1. The Oriental Fire and General Insurance Co. has prefered this appeal under Sections 110D of the Motor Vehicles Act, 1939, against the award given by the Motor Accidents Claims Tribunal, Allahabad, on February 14, 1979, awarding a sum of Rs. 30,000 to the respondent, Sant Lal, as compensation for the death of his wife and injuries received by him and his child.
2. On August 16, 1976, at about 11 a.m., Sant Lal, respondent-claimant, was proceeding on a bicycle on Hastings Road towards Phaphama side.
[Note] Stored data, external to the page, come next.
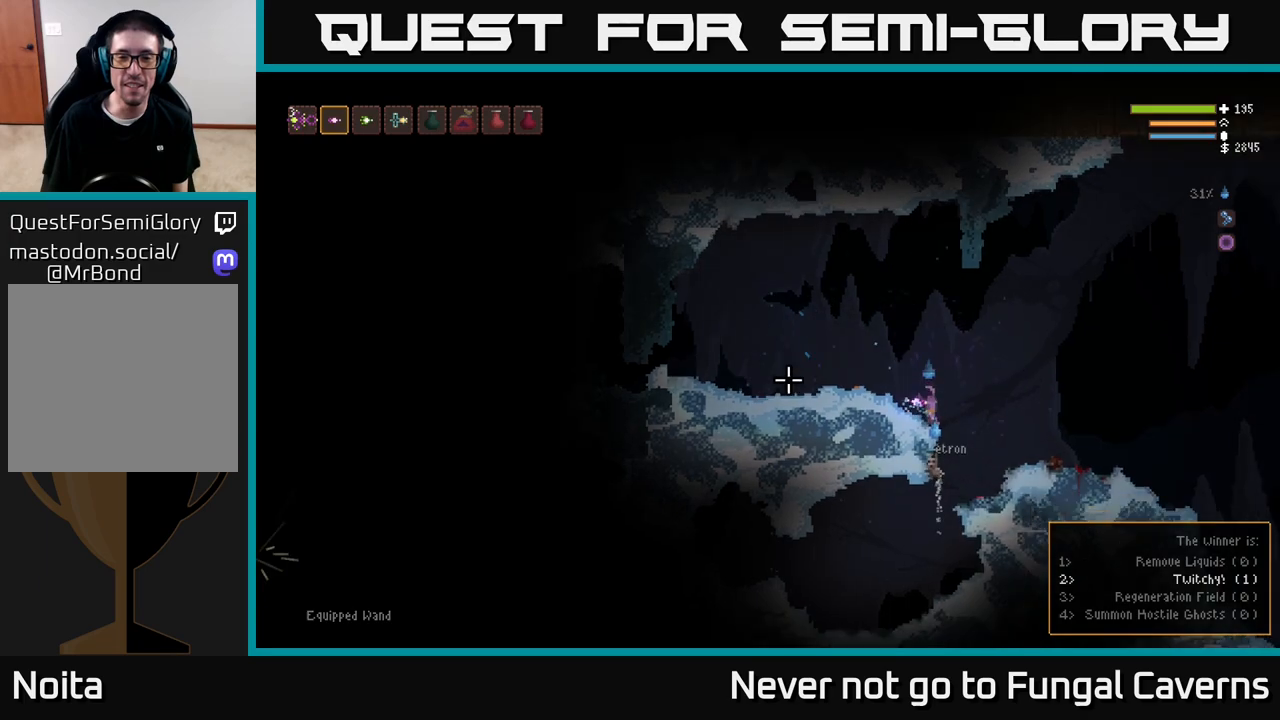
{"buttons": [], "left_stick": "left", "right_stick": "left", "events": [[17, "L2", "down"], [433, "L2", "up"]]}
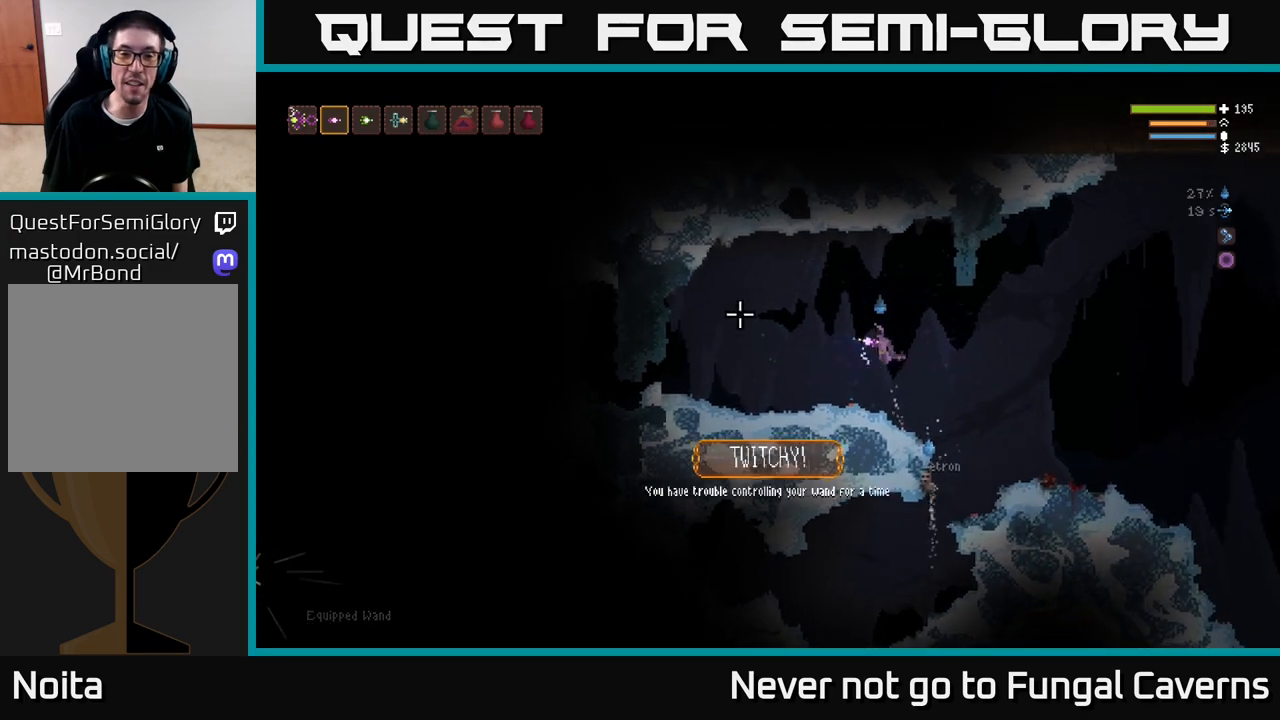
{"buttons": ["L2"], "left_stick": "center", "right_stick": "left", "events": [[350, "left_stick", "center"], [417, "L2", "down"]]}
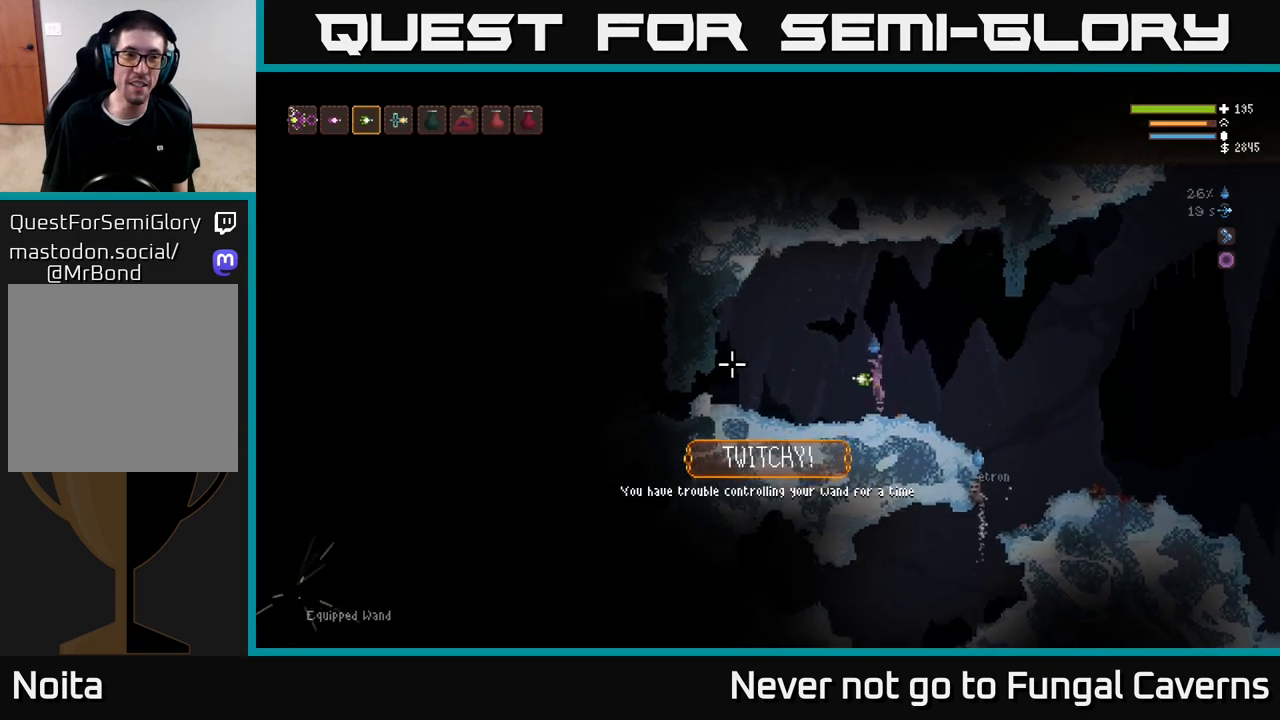
{"buttons": [], "left_stick": "right", "right_stick": "left", "events": [[117, "L2", "up"], [333, "left_stick", "right"]]}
3. His wife, Smt. Murgulli Devi, was sitting on the carrier of the bicycle with her nine month old child in her lap. A stage carriage vehicle having registration No. UPI 7473 which came from the opposite direction hit the bicycle crushing Smt. Murgulli Devi, as a result of which she died and Sant Lal and his minor son both received injuries. Sant Lal filed a claim petition before the Claims Tribunal which was contested by the insurance company and the owner. The Claims Tribunal by its award dated February 14, 1979, awarded a sum of Rs. 30,000 to Sant Lal for the death of his wife as well as for the injuries caused to him and his minor son. Aggrieved, the insurance company has preferred this appeal.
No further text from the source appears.